Le Hyperliquid Policy Center rappelle également que la classification doit rester flexible. Un produit qui ne présente pas les attributs des futures (absence de fongibilité, négociation bilatérale pure) doit pouvoir rester dans le régime des swaps. L’objectif n’est pas de forcer tous les perpétuels dans une seule case, mais d’appliquer les mêmes critères de départ quel que soit l’actif.
Le Contexte Plus Large De La Régulation Des Dérivés
La consultation lancée par la SEC et la CFTC s’inscrit dans une période de reconfiguration du cadre américain des dérivés. Les produits hybrides se multiplient et les frontières historiques entre futures et swaps deviennent de plus en plus poreuses. Les equity perps constituent un cas d’école de cette évolution.
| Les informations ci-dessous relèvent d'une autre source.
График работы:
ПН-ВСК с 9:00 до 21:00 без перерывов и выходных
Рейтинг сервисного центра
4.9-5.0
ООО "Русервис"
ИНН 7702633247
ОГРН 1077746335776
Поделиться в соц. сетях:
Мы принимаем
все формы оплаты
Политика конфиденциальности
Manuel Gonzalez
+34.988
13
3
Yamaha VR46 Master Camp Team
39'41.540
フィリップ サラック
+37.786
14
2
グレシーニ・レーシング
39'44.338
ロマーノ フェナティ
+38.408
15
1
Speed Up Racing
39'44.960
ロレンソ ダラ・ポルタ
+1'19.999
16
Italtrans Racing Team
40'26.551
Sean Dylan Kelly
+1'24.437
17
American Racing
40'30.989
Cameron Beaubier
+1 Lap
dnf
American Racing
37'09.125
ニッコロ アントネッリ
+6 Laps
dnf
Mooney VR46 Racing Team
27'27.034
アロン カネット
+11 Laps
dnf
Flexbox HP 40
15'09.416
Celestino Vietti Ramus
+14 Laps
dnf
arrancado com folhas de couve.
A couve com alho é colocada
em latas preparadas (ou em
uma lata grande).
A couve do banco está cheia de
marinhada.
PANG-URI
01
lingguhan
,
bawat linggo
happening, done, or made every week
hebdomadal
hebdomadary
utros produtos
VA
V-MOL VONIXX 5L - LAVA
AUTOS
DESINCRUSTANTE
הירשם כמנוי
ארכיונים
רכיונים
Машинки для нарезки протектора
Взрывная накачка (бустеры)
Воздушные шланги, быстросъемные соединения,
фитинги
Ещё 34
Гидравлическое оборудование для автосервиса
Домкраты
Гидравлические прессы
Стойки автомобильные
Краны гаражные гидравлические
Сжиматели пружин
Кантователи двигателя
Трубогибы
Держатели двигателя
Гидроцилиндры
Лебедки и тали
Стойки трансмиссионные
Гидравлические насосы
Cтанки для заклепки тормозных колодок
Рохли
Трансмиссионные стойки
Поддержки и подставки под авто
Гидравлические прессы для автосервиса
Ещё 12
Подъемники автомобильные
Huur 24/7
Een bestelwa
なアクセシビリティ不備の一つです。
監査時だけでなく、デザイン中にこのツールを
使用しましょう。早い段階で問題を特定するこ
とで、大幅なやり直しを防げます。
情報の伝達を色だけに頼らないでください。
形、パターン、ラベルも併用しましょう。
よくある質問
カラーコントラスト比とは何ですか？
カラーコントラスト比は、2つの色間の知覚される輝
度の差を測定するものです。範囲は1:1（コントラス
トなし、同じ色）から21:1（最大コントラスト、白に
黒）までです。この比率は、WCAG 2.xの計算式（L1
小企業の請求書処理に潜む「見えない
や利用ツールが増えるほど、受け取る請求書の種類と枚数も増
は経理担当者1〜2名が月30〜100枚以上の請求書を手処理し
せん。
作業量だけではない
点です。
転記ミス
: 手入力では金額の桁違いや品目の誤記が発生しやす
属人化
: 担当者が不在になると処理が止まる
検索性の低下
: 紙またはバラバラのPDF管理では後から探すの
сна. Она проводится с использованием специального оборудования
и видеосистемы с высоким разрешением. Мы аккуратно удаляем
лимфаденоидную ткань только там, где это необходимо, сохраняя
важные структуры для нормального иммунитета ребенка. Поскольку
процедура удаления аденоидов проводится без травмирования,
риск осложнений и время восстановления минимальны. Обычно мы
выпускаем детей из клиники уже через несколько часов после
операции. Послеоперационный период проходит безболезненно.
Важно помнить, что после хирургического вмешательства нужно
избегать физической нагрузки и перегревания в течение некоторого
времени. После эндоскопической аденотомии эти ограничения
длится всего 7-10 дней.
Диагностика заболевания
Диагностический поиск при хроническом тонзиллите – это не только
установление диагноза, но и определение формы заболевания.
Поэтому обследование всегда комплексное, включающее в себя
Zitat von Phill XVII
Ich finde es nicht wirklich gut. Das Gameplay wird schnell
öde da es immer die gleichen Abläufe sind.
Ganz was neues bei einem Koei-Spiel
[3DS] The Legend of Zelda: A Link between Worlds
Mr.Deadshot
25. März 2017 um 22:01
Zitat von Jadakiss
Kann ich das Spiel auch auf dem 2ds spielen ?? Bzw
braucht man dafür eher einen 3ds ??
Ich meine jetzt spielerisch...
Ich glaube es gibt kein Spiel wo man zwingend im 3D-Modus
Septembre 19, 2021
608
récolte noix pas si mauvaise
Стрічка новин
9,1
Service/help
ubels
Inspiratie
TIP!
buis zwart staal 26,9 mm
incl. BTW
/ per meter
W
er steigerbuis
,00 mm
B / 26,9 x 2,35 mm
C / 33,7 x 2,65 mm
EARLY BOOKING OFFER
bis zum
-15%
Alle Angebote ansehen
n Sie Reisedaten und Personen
En demandant une clarification, le Hyperliquid Policy Center ne se contente pas de défendre un intérêt particulier. Il met en lumière un problème systémique : comment classer des instruments qui n’existaient pas sous leur forme actuelle lorsque les textes fondateurs ont été rédigés.
Les Prochaines Étapes Possibles
Les régulateurs disposent de plusieurs leviers. Ils peuvent publier des guidances interprétatives, des déclarations de politique ou des staff no-action letters. Ils peuvent aussi procéder à une modification formelle des normes de listing des security futures. Chaque option présente des avantages en termes de rapidité et de force juridique.
Quelle que soit la voie choisie, la demande du Hyperliquid Policy Center place clairement le sujet sur la table. Avec plus de 480 milliards de dollars de volume déjà traités hors des États-Unis, la pression pour clarifier le statut des equity perps ne fera que s’accentuer.
La question n’est plus seulement théorique. Elle touche désormais à la capacité des marchés américains à rester compétitifs face à des plateformes offshore qui proposent déjà ces instruments à grande échelle. Une réponse claire et cohérente des deux agences pourrait marquer un tournant dans l’accès aux dérivés modernes pour les investisseurs domestiques.
En attendant, le débat se poursuit. Les arguments avancés par le Hyperliquid Policy Center reposent sur une lecture attentive de la jurisprudence, des précédents récents et de la structure économique réelle des contrats. Ils offrent aux régulateurs une feuille de route pragmatique pour intégrer les equity perps dans le cadre existant des security futures, sans créer de régime ad hoc et sans sacrifier la protection des investisseurs.
Le résultat de cette consultation déterminera en grande partie si les États-Unis choisissent d’accompagner l’innovation dans les dérivés ou de laisser une part croissante de l’activité se développer hors de leur juridiction. Les 480 milliards de dollars de volume HIP-3 constituent déjà un signal fort. La suite dépend désormais de la réponse que donneront la SEC et la CFTC.